F1 tyre supplier Pirelli has outlined that a two-stop strategy is the likely route to victory in the Austrian Grand Prix – but that is not set in stone.
Following a stunning qualifying lap, Lando Norris will start the 70-lap race at the Red Bull Ring from pole position, but it is not his McLaren team-mate and championship leader Oscar Piastri alongside him on the front row of the grid.
Instead, it is Ferrari’s Charles Leclerc, with Piastri having to settle for third. The Australian is joined on the second row by Lewis Hamilton in his Ferrari. It is the seven-time F1 champion’s highest grid position this year since his switch to the Scuderia.
For the race, which is set to start in a temperature of 30 degrees Celsius and a track temperature pushing 50, meaning high tyre wear, it appears as if the two-stop plan will be the dominant strategy.
Pirelli has indicated that for all four of its favoured scenarios, starting on the medium compound is the way to go.
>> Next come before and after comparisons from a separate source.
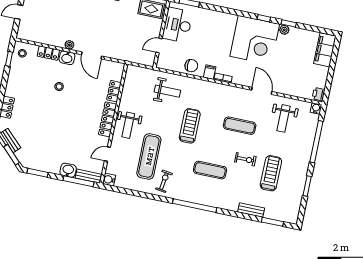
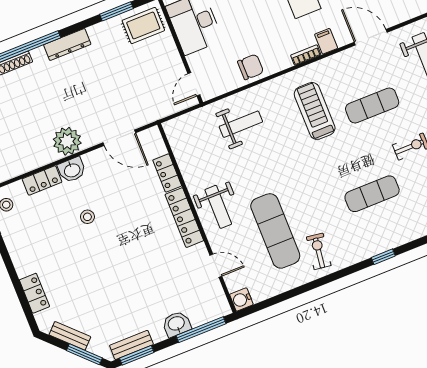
plant: (69, 45) -> (67, 141), width x1.88, depth x1.88
door: (159, 45) -> (194, 84), moved
door: (92, 55) -> (119, 138), moved
filing cabinet: (210, 72) -> (326, 41), moved
treadmill: (190, 126) -> (315, 111), moved
door: (107, 154) -> (216, 266), swing flipped
bench: (88, 176) -> (131, 345), moved
window: (195, 206) -> (383, 257), width x0.32

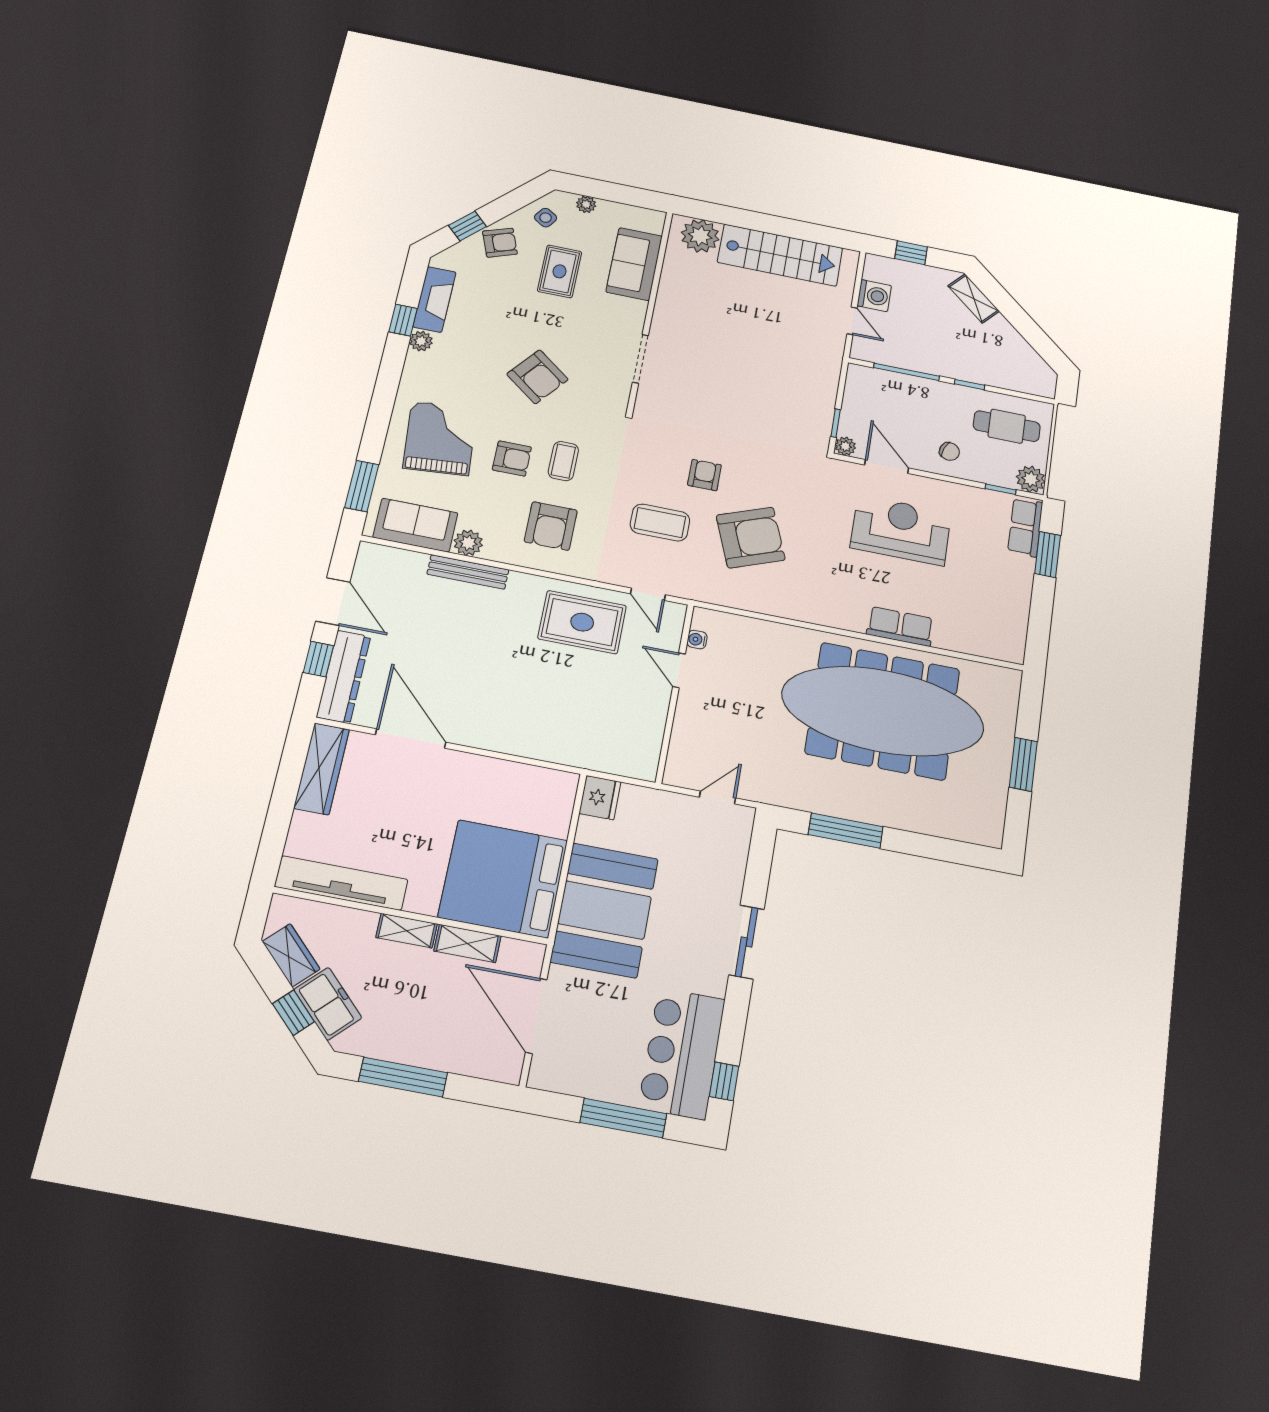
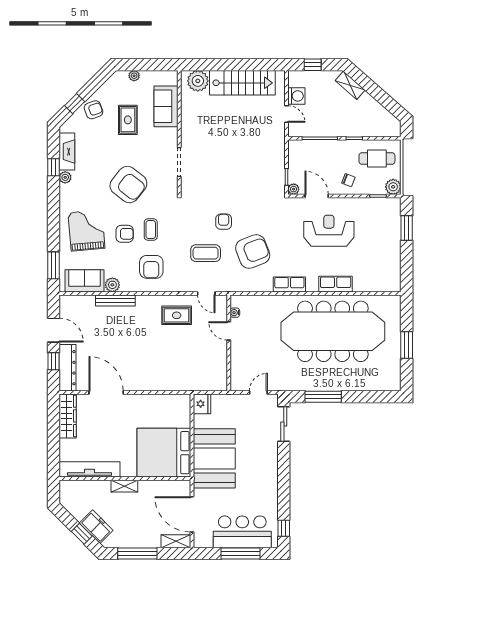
side table: (546, 218) -> (114, 89), removed
armchair: (537, 377) -> (128, 185), width x1.36, depth x1.36
row of seats: (1025, 527) -> (289, 284), moved, turned 90
rug: (582, 622) -> (177, 315), width x0.73, depth x0.70
sliding door: (747, 942) -> (284, 424), moved
shelving: (467, 943) -> (176, 541), moved
wardrobe: (291, 955) -> (74, 508), removed
bar counter: (682, 1053) -> (242, 532), moved, turned 90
From that point on, however, the teams have numerous options.
The most likely route is a switch to the hard rubber before a final stint on the medium; alternatively, drivers could be handed another set of mediums and then finish with the hard. There is even the possibility of going long on the hards in the middle stint before a late burst on the softs.
Haas is the only team to have saved two new sets of hards, which it may favour, as suggested by Oliver Bearman after qualifying on Saturday.
There is the option for a one-stop, which would need the mediums to last through to a likely maximum of 32 laps before moving on to the hard tyre. Pirelli head of F1 Mario Isola has even gone so far as to suggest a three-stop strategy may be deployed.
Assessing the options, Isola said: “The quickest strategy on paper is still with a two-stop, which is medium, hard, medium again, or medium, medium, hard, as they want.
“We have only one team with two sets of hard, which is Haas, and then we have Aston Martin, Racing Bulls and Alpine, who decided to use a medium [on Saturday in practice], and so they have only one set of hard and one set of medium.
“For then, you cannot exclude that they will try a one-stop strategy, starting on the medium and moving to the hard, or the opposite. But a one-stop, looking at our simulations, is seven seconds slower than a two-stop.
“Three-stop is not far. It’s slightly slower and could be an option if the level of degradation increases quite a lot, but without a safety car, I don’t see it in the planning for the teams.”